| |
Bitbreaker
Registered: Oct 2002 Posts: 508 |
Release id #139503 : Spindle 2.0
So with the spin mode it was now easy to quickly do a speedtest with the files i usually test with (most of the files from cl13 side1).
It turns out that spindle nearly loads as fast as bitfire with on the fly depacking. While bitfire chews in the tracks a tad faster, it has to make breaks to finalize the depacking. So data arrives a bit too fast first and blocks pile up to be decrunched. Spindle manages to have a continuous flow due to its blockwise packing scheme here.
Therefore the 18 files used get squeezed down to 491 blocks, as with bitfire down to 391 blocks. So Spindle leeches an additional 100 blocks in about the time bitfire requires for additional depacking.

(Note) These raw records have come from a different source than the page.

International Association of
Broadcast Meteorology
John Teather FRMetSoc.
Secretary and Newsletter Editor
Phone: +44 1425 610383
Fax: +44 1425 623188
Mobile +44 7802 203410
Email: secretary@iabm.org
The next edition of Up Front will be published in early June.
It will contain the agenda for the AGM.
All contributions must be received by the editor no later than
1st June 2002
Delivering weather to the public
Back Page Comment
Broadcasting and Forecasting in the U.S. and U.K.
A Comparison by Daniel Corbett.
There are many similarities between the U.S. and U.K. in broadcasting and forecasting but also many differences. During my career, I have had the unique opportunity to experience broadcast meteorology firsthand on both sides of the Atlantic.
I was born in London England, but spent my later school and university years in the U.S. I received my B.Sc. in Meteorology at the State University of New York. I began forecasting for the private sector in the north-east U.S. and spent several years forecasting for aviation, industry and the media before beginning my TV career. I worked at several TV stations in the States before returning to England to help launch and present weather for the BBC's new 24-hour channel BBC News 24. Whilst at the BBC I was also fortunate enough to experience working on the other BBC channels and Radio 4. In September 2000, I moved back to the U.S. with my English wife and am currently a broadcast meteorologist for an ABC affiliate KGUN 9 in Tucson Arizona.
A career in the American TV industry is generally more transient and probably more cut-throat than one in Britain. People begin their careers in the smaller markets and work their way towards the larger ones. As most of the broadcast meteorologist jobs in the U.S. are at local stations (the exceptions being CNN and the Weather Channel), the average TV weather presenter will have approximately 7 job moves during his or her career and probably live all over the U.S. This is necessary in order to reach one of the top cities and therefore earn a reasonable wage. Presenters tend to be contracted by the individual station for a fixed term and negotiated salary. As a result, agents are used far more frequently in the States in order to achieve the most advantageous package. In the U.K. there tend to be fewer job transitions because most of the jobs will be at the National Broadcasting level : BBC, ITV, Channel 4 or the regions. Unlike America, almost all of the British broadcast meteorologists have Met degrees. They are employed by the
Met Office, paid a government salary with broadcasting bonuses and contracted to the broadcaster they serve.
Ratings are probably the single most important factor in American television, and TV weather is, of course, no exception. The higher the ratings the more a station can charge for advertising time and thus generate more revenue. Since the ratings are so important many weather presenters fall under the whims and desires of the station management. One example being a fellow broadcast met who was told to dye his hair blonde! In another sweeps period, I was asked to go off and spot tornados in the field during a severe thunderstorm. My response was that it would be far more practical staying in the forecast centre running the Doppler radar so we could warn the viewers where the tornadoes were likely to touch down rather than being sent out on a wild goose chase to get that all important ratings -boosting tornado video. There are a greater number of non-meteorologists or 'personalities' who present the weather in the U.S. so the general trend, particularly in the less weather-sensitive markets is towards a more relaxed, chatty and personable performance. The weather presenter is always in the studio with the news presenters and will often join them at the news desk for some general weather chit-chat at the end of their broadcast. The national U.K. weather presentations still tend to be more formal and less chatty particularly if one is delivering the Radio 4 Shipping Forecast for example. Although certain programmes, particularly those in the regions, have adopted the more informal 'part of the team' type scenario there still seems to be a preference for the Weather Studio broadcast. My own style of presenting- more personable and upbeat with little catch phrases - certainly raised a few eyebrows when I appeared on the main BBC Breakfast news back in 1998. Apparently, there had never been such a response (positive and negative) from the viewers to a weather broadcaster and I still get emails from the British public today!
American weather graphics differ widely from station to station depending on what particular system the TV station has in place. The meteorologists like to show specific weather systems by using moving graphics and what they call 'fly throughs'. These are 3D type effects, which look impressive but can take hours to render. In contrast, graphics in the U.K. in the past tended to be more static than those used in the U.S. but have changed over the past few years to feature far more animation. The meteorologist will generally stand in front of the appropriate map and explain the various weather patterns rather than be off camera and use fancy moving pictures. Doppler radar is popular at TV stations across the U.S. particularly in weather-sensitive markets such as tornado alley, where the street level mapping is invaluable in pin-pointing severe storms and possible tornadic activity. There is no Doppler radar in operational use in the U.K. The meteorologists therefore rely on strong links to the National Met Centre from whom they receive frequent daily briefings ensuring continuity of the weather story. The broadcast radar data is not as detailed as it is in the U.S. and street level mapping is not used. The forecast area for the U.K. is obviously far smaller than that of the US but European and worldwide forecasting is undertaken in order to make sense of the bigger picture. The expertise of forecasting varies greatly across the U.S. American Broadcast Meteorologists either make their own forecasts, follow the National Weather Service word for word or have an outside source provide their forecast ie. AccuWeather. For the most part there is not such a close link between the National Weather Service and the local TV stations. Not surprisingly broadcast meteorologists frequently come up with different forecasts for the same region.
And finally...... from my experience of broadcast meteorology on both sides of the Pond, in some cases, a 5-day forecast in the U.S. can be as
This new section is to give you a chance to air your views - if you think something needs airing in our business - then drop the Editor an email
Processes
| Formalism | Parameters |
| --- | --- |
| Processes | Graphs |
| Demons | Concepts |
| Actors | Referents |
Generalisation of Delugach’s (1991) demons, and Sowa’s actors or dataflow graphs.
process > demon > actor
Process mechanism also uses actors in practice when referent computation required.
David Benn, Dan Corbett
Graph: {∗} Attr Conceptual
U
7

However, under load the speed of spindle turns down rapidly, with 25% cpu load it is no faster than krill's loader, with 75% load it takes eons to leech the 491 blocks in :-( What's happening there?!
When is the 50x version from Krill done? :-D HCL, what's the penis length of your loader? :-D
Results here. |
|
... 91 posts hidden. Click here to view all posts.... |
| |
Oswald
Registered: Apr 2002 Posts: 5095 |
out of order ?:)
I dont understand when you use the term fixed, and when out of order loading. I thought fixed is with fixed interleave what the loader expects, and out of order is a loader which can deal with whatever sector order. but you corrected me, so how is this ? |
| |
Jammer
Registered: Nov 2002 Posts: 1336 |
What Ksubi asked - what about Wegi's solution? His system seems not that popular and maybe it should? ;) |
| |
Oswald
Registered: Apr 2002 Posts: 5095 |
ah, guess its about sector order. |
| |
lft
Registered: Jul 2007 Posts: 369 |
Gentlemen.
While you were entertaining yourselves here, I took the liberty of improving the performance of Spindle.
Details to follow. |
| |
chatGPZ
Registered: Dec 2001 Posts: 11391 |
Quote:@Groepaz: Are you serious, or did i just mis-interpret that smiley!?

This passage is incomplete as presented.